PROBLEM TO WORK ON.
An exact restatement of all the data is required, with the pictures left out.

Top of DATA TO USE

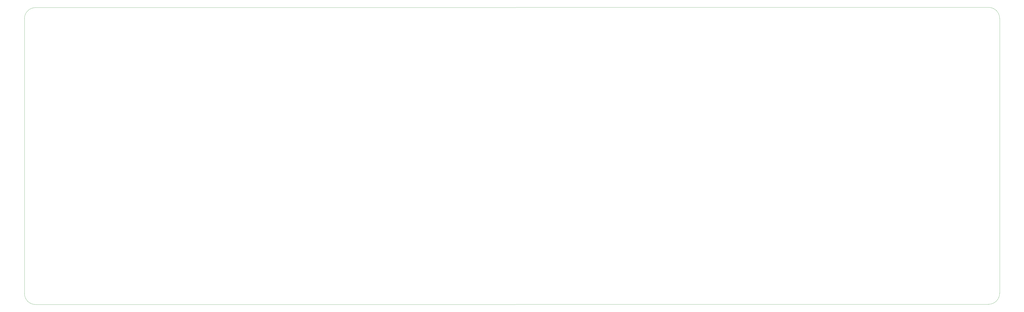
<source format=gbr>
%TF.GenerationSoftware,KiCad,Pcbnew,8.0.7-8.0.7-0~ubuntu24.04.1*%
%TF.CreationDate,2024-12-30T16:45:41-05:00*%
%TF.ProjectId,NAK100,4e414b31-3030-42e6-9b69-6361645f7063,rev?*%
%TF.SameCoordinates,Original*%
%TF.FileFunction,Profile,NP*%
%FSLAX46Y46*%
G04 Gerber Fmt 4.6, Leading zero omitted, Abs format (unit mm)*
G04 Created by KiCad (PCBNEW 8.0.7-8.0.7-0~ubuntu24.04.1) date 2024-12-30 16:45:41*
%MOMM*%
%LPD*%
G01*
G04 APERTURE LIST*
%TA.AperFunction,Profile*%
%ADD10C,0.050000*%
%TD*%
G04 APERTURE END LIST*
D10*
X523900000Y-74900000D02*
G75*
G02*
X528900000Y-79900000I0J-5000000D01*
G01*
X528900000Y-203900000D02*
G75*
G02*
X523900000Y-208900000I-5000000J0D01*
G01*
X95100000Y-209000000D02*
G75*
G02*
X90100000Y-204000000I0J5000000D01*
G01*
X90100000Y-80000000D02*
G75*
G02*
X95100000Y-75000000I5000000J0D01*
G01*
X95100000Y-209000000D02*
X523900000Y-208900000D01*
X528900000Y-203900000D02*
X528900000Y-79900000D01*
X90100000Y-80000000D02*
X90100000Y-204000000D01*
X523900000Y-74900000D02*
X95100000Y-75000000D01*
M02*

</source>
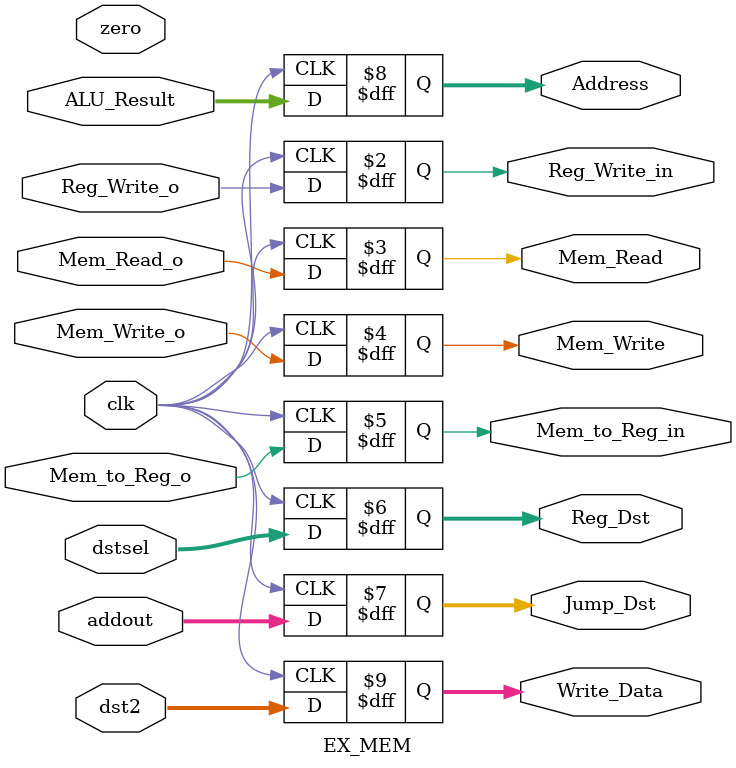
<source format=sv>
`timescale 1ns/1ns
module EX_MEM(input clk, zero, Reg_Write_o, Mem_Read_o, Mem_Write_o, Mem_to_Reg_o, input[4:0] dstsel, input[31:0] addout, ALU_Result, dst2, output logic Reg_Write_in, Mem_Read, Mem_Write, Mem_to_Reg_in, output logic [4:0] Reg_Dst, output logic [31:0] Jump_Dst, Address, Write_Data);
  always @(posedge clk) begin
    Address <= ALU_Result;
    Jump_Dst <= addout;
    Mem_Read <= Mem_Read_o;
    Mem_Write <= Mem_Write_o;
    Mem_to_Reg_in <= Mem_to_Reg_o;
    Reg_Dst <= dstsel;
    Reg_Write_in <= Reg_Write_o;
    Write_Data <= dst2;
  end
endmodule
    

</source>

Bottom of DATA TO USE

REPLY.
<source format=gbr>
%TF.GenerationSoftware,KiCad,Pcbnew,8.0.7-8.0.7-0~ubuntu24.04.1*%
%TF.CreationDate,2024-12-30T16:45:41-05:00*%
%TF.ProjectId,NAK100,4e414b31-3030-42e6-9b69-6361645f7063,rev?*%
%TF.SameCoordinates,Original*%
%TF.FileFunction,Profile,NP*%
%FSLAX46Y46*%
G04 Gerber Fmt 4.6, Leading zero omitted, Abs format (unit mm)*
G04 Created by KiCad (PCBNEW 8.0.7-8.0.7-0~ubuntu24.04.1) date 2024-12-30 16:45:41*
%MOMM*%
%LPD*%
G01*
G04 APERTURE LIST*
%TA.AperFunction,Profile*%
%ADD10C,0.050000*%
%TD*%
G04 APERTURE END LIST*
D10*
X523900000Y-74900000D02*
G75*
G02*
X528900000Y-79900000I0J-5000000D01*
G01*
X528900000Y-203900000D02*
G75*
G02*
X523900000Y-208900000I-5000000J0D01*
G01*
X95100000Y-209000000D02*
G75*
G02*
X90100000Y-204000000I0J5000000D01*
G01*
X90100000Y-80000000D02*
G75*
G02*
X95100000Y-75000000I5000000J0D01*
G01*
X95100000Y-209000000D02*
X523900000Y-208900000D01*
X528900000Y-203900000D02*
X528900000Y-79900000D01*
X90100000Y-80000000D02*
X90100000Y-204000000D01*
X523900000Y-74900000D02*
X95100000Y-75000000D01*
M02*

</source>
<source format=sv>
`timescale 1ns/1ns
module EX_MEM(input clk, zero, Reg_Write_o, Mem_Read_o, Mem_Write_o, Mem_to_Reg_o, input[4:0] dstsel, input[31:0] addout, ALU_Result, dst2, output logic Reg_Write_in, Mem_Read, Mem_Write, Mem_to_Reg_in, output logic [4:0] Reg_Dst, output logic [31:0] Jump_Dst, Address, Write_Data);
  always @(posedge clk) begin
    Address <= ALU_Result;
    Jump_Dst <= addout;
    Mem_Read <= Mem_Read_o;
    Mem_Write <= Mem_Write_o;
    Mem_to_Reg_in <= Mem_to_Reg_o;
    Reg_Dst <= dstsel;
    Reg_Write_in <= Reg_Write_o;
    Write_Data <= dst2;
  end
endmodule
    

</source>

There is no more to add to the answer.